13.5. The evolutionary success of insect predation and parasitism
In Chapter 11 we saw how the development of angiosperms and their colonization by specific plant-eating insects explained a substantial diversification of phytophagous insects relative to their non-phytophagous sister taxa. Analogous diversification of Hymenoptera in relation to adoption of a parasitic lifestyle exists, because numerous small groups form a “chain” on the phylogenetic tree outside the primarily parasitic sister group, the suborder Apocrita. It is likely that Orussoidea (with only one family, Orussidae) is the sister group to Apocrita, and probably all are parasitic on wood-boring insect larvae. However, the next prospective sister group lying in the (paraphyletic) “Symphyta” is a small group of wood wasps. This sister group is non- parasitic (as are the remaining symphytans) and species-poor with respect to the speciose combined Apocrita plus Orussoidea. This phylogeny implies that, in this case, adoption of a parasitic lifestyle was associated with a major evolutionary radiation. An explanation may lie in the degree of host restriction: if each species of phytophagous insect were host to a more or less monophagous parasitoid, then we would expect to see a diversification (radiation) of insect parasitoids that corresponded to that of phytophagous insects. Two assumptions need examination in this context — the degree of host-specificity and the number of parasitoids harbored by each host.

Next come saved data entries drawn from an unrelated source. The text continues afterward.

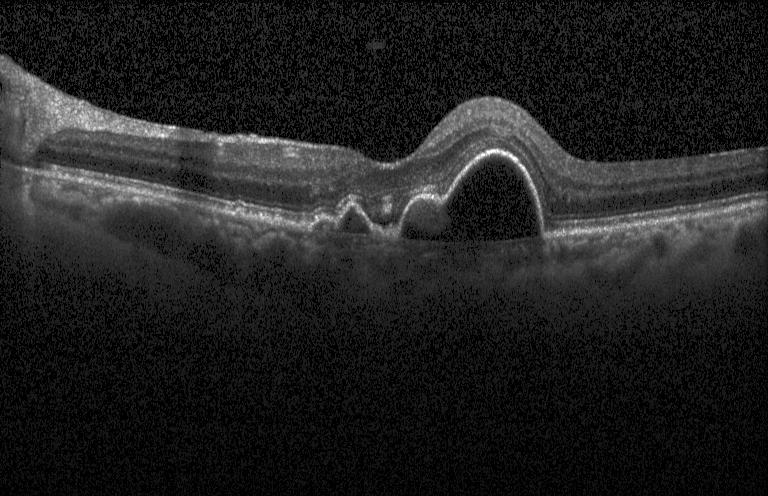 Optical coherence tomography B-scan · spectral-domain OCT. The scan shows choroidal neovascularization.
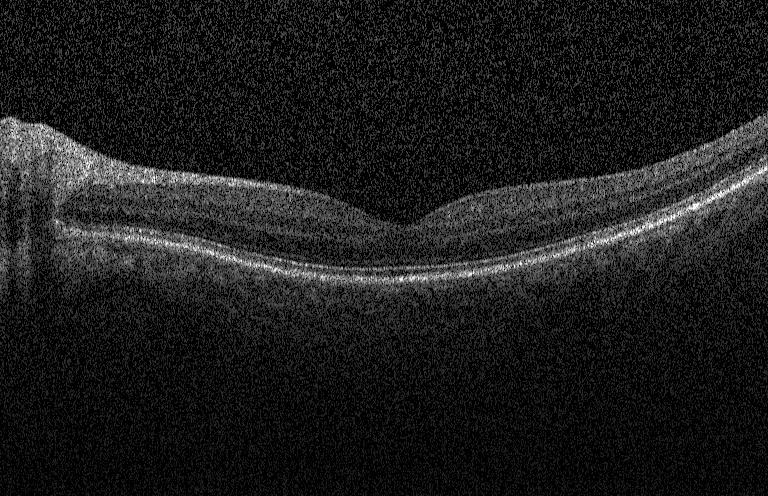 Horizontal scan through the fovea, instrument: Heidelberg Spectralis, spectral-domain optical coherence tomography, retinal OCT cross-section
Impression: no choroidal neovascularization, diabetic macular edema, or drusen.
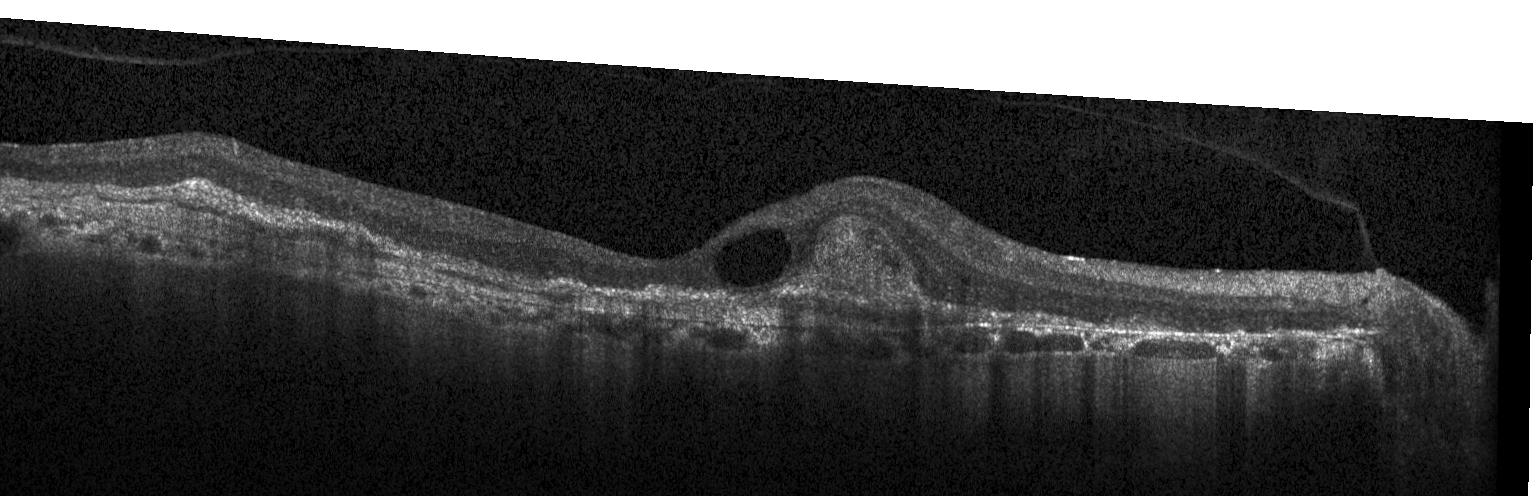 Impression: a choroidal neovascular membrane.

The question of the degree of monophagy amongst parasites and parasitoids is not answered conclusively. For example, many parasitic hymenopterans are extremely small, and the basic taxonomy and host associations are yet to be fully worked out. However, there is no doubt that the parasitic hymenopterans are extremely speciose, and show a varying pattern of host-specificity from strict monophagy to oligophagy. Amongst parasitoids within the Diptera, the species-rich Tachinidae are relatively general feeders, specializing only in hosts belonging to families or even ordinal groups. Amongst the ectoparasites, lice are predominantly monoxenic, as are many fleas and flies. However, even if several species of ectoparasitic insects were borne by each host species, as the vertebrates are not numerous, ectoparasites contribute relatively little to biological diversification in comparison with the parasitoids of insect (and other diverse arthropod) hosts.
There is substantial evidence that many hosts sup- port multiple parasitoids (much of this evidence is acquired by the diligence of amateur entomologists). This phenomenon is well known to lepidopterists that endeavor to rear adult butterflies or moths from wild-caught larvae — the frequency and diversity of parasitization is very high. Suites of parasitoid and hyper- parasitoid species may attack the same species of host at different seasons, in different locations, and in different life-history stages. There are many records of more than 10 parasitoid species throughout the range of some widespread lepidopterans, and although this is true also for certain well-studied coleopterans, the situation is less clear for other orders of insects.
Finally, some evolutionary interactions between parasites and parasitoids and their hosts may be considered. Patchiness of potential host abundance throughout the host range seems to provide opportunity for increased specialization, perhaps leading to species formation within the guild of parasites/parasitoids. This can be seen as a form of niche differentiation, where the total range of a host provides a niche that is ecologically partitioned. Hosts may escape from parasitization within refuges within the range, or by modification of the life cycle, with the introduction of a phase that the parasitoid cannot track. Host diapause may be a mechanism for evading a parasite that is restricted to continuous generations, with an extreme example of escape perhaps seen in the periodic cicada. These species of Magicicada grow concealed for many years as nymphs beneath the ground, with the very visible adults appearing only every 13 or 17 years. This cycle of a prime number of years may allow avoidance of predators or parasitoids that are able only to adapt to a predictable cyclical life history. Life-cycle shifts as attempts to evade predators may be important in species formation.
Strategies of prey/hosts and predators/parasitoids have been envisaged as evolutionary arms races, with a stepwise sequence of prey/host escape by evolution of successful defenses, followed by radiation before the predator/parasitoid “catches-up”, in a form of prey/ host tracking. An alternative evolutionary model envisages both prey/host and predator/parasitoid evolving defenses and circumventing them in virtual synchrony, in an evolutionarily stable strategy termed the “Red Queen” hypothesis (after the description in Alice in Wonderland of Alice and the Red Queen running faster and faster to stand still). Tests of each can be devised and models for either can be justified, and it is unlikely that conclusive evidence will be found in the short term. What is clear is that parasitoids and predators do exert great selective pressure on their hosts or prey, and remarkable defenses have arisen, as we shall see in the next chapter.